Table of Contents
Uniword supports processing multiple documents in batch, including bulk conversion, validation, and transformation workflows.
1. Batch Conversion
Convert multiple DOCX files to MHTML (or vice versa):
require 'uniword'
Dir.glob('documents/*.docx').each do |path|
doc = Uniword.load(path)
output = path.sub('.docx', '.mhtml')
doc.save(output)
puts "Converted: #{path} -> #{output}"
rescue Uniword::Error => e
warn "Failed: #{path} - #{e.message}"
end
2. Batch Verification
Verify multiple documents and collect results:
require 'uniword'
require 'json'
results = {}
Dir.glob('documents/*.docx').each do |path|
result = Uniword::Verification.verify(path)
results[path] = {
valid: result.valid?,
errors: result.issues.count { |i| i.severity == :error },
warnings: result.issues.count { |i| i.severity == :warning }
}
end
puts JSON.pretty_generate(results)
3. Parallel Processing
For CPU-intensive operations on large document collections, use Ruby’s threading:
require 'uniword'
paths = Dir.glob('documents/*.docx')
mutex = Mutex.new
results = []
paths.each_slice(4) do |batch|
threads = batch.map do |path|
Thread.new(path) do |p|
result = Uniword::Verification.verify(p)
mutex.synchronize { results << [p, result.valid?] }
end
end
threads.each(&:join)
end
results.each { |path, valid| puts "#{path}: #{valid ? 'OK' : 'FAILED'}" }
|
Uniword’s thread safety depends on lutaml-model’s thread safety.

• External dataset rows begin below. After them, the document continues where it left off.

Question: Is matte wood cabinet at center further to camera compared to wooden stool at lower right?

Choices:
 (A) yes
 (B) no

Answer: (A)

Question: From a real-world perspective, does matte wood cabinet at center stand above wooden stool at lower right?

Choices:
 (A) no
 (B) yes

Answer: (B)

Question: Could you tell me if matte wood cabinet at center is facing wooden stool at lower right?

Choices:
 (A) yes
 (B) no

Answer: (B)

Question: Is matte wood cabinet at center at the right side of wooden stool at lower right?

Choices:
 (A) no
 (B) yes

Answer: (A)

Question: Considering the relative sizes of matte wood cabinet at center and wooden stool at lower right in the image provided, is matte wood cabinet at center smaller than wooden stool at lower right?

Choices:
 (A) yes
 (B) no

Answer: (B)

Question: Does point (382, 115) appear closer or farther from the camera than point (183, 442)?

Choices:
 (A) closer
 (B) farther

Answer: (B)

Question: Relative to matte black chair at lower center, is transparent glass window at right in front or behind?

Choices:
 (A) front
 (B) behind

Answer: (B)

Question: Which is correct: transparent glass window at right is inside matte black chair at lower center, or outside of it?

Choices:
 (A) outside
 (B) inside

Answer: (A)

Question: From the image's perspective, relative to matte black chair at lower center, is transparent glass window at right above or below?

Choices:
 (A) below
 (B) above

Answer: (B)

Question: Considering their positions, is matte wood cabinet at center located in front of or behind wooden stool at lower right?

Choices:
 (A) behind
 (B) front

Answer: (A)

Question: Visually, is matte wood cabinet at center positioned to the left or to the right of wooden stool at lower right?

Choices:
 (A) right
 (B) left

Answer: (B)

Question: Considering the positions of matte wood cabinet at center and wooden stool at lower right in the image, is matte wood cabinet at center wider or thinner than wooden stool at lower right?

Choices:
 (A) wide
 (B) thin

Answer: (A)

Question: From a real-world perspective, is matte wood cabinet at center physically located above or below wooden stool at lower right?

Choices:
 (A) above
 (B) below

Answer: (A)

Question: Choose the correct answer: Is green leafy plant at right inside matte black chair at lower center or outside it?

Each thread should create its own document instances rather than sharing them. |
4. CLI Batch Processing
Use shell scripting for simple batch operations:
# Verify all DOCX files in a directory
for f in documents/*.docx; do
echo "Verifying: $f"
uniword verify "$f" --json > "reports/$(basename "$f" .docx).json"
done
# Convert all DOCX files to MHTML
for f in documents/*.docx; do
ruby -runiword -e "Uniword.load('$f').save('${f%.docx}.mhtml')"
done